When I first built the syncing shopping list app, it was about one thing: making sure the grocery list actually lived on both our phones. It used Server-Sent Events (SSE) and worked well enough, even with some semi-offline support, but it was brittle. There was no real authentication, and relying on “security by obscurity” with secret URLs isn’t really a long-term plan.
Over the last few days, I’ve ripped out the plumbing and rebuilt it. The goal was to keep that instant, real-time feel but make the whole thing “Lab-Bench” solid-offline-first, actually secure, and zero friction.
The Stack
SvelteKit and Svelte 5 are my go-to stack, and they feel especially right for this kind of reactive UI. The data now lives in Supabase (PostgreSQL). I actually tried Neon first, but realized that getting Realtime sync to work between Vercel and Neon just wasn’t possible at the time, so I made the jump to Supabase for the integrated Realtime and RLS features.
The real work happens in a custom SyncManager I wrote to handle the local-to-remote bridge. It manages the delta resolution and offline queueing so the interface never hangs waiting for a handshake. Zod keeps the data types honest across the wire.
Key Features
1. Full Offline Support
The app is now properly offline-first. You can check items off in a basement or a lead-lined bunker; it doesn’t care. It writes to a local database immediately, and the SyncManager pushes the changes to the server whenever it finds a connection. We’re using an atomic query on the backend to keep the syncs fast and consistent.

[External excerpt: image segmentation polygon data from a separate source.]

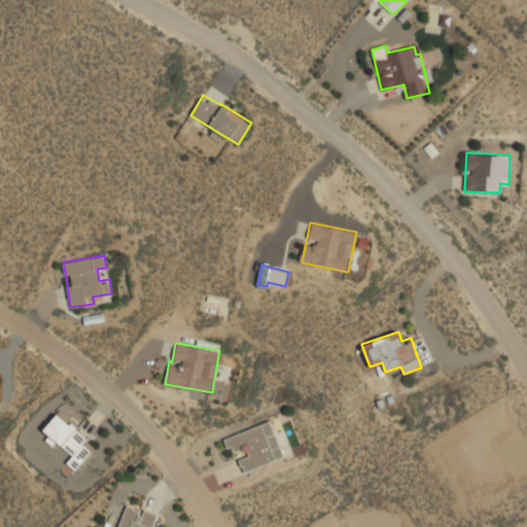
[(76,470),(98,445),(59,411),(41,431),(71,456),(66,461),(76,470)]
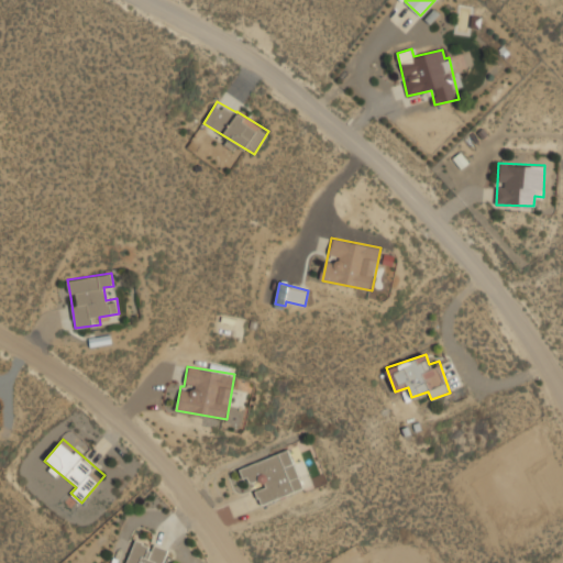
[(261,504),(305,489),(290,450),(240,466),(246,487),(254,484),(261,504)]
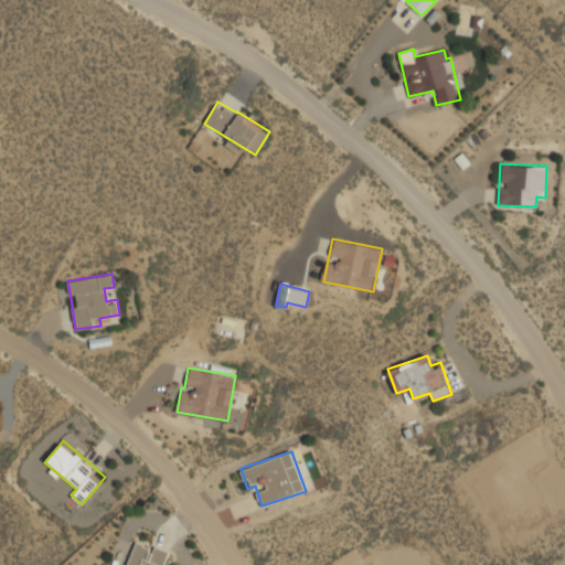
[(162,564),(168,551),(135,540),(126,564),(162,564)]
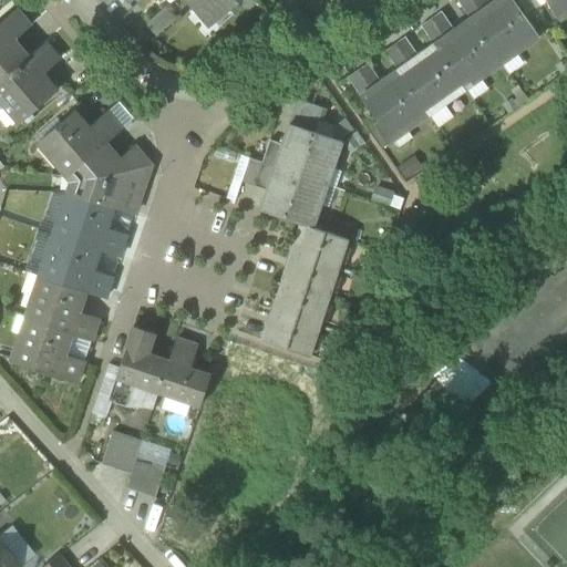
[(185,0),(195,11),(200,7),(214,22),(207,27),(210,30),(245,0),(185,0)]
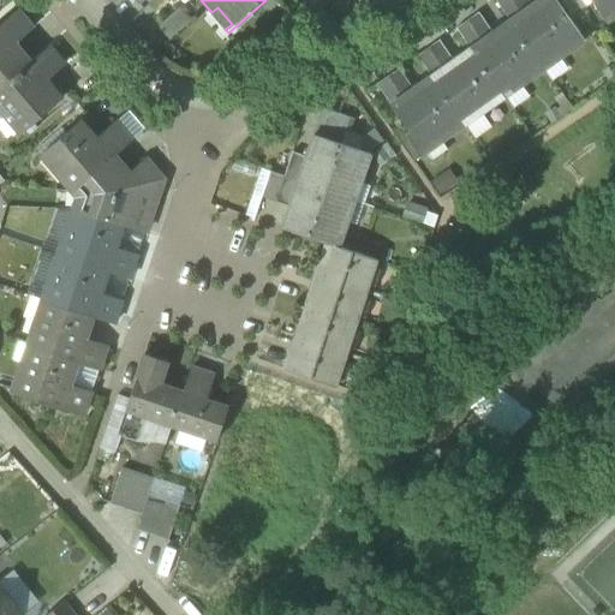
[(495,0),(509,21),(531,5),(527,0),(495,0)]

2. Anonymous & Registered Users
I hate forced sign-ups. You can start a list the second you open the app-no account needed. If you want to share that list or see it on your laptop, you can register later. Your local data just merges into your new account. It’s seamless.

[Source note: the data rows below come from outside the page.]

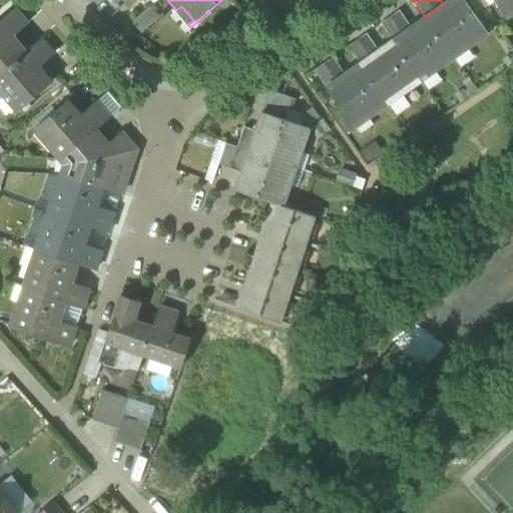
[(448,0),(443,4),(425,17),(453,57),(487,34),(463,0),(448,0)]
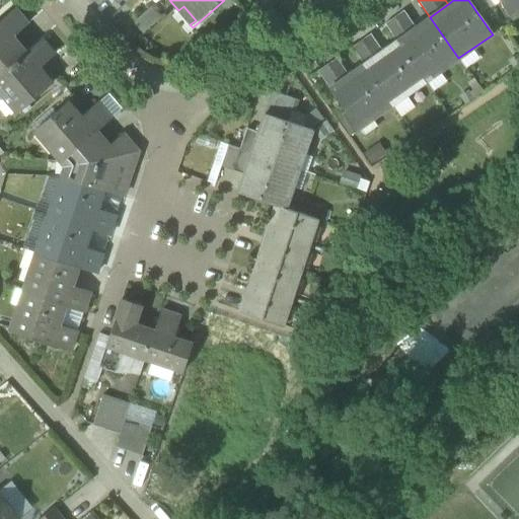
[(474,0),(483,12),(490,7),(485,0),(474,0)]
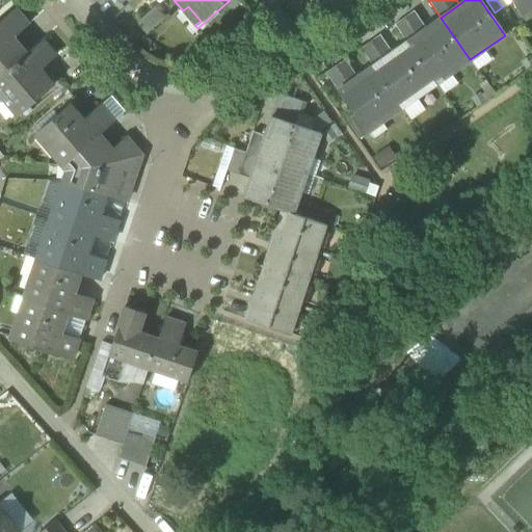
[(531,0),(512,0),(525,20),(531,15),(531,0)]
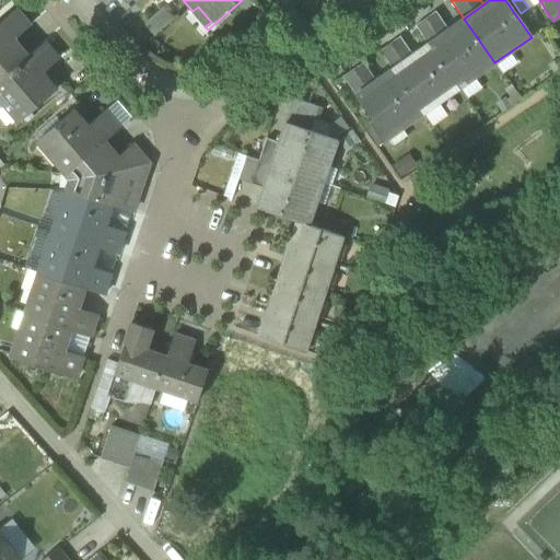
[(144,24),(154,36),(176,18),(165,6),(144,24)]
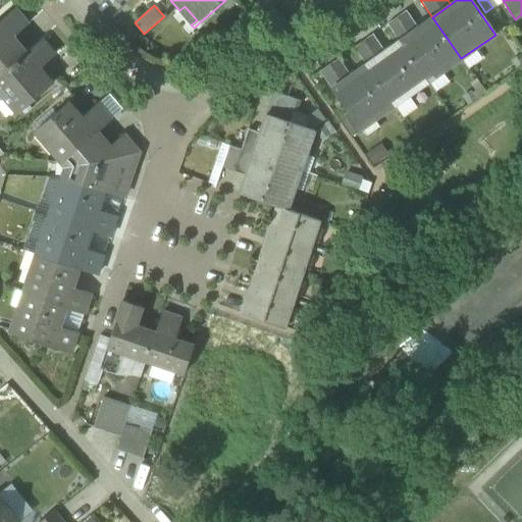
[(179,10),(191,24),(197,20),(185,6),(179,10)]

3. Custom Passwordless Auth
Passwords are a chore for a utility app like this. I rolled a custom passwordless flow on the SvelteKit backend using magic links. It signs its own ES256 (ECC P-256) JWTs to handle authorization with Supabase. No passwords to remember, and no database of hashes for me to leak.
4. Explicit Sharing
No more “secret” public URLs. Sharing is now explicit and secure. I’m using PostgreSQL Row Level Security (RLS) policies to make sure your lists are only visible to the people you’ve invited.
5. The Overview
Since I’m using this for more than just groceries now-project notes, hardware to-dos, random ideas-the UI needed to scale. The new dashboard gives a high-contrast, technical overview of every list you own or follow.
The result is an app that finally feels like a professional tool. It’s as fast as a local notepad but syncs like a cloud app.
You can check out the live app at list.dxlb.nl.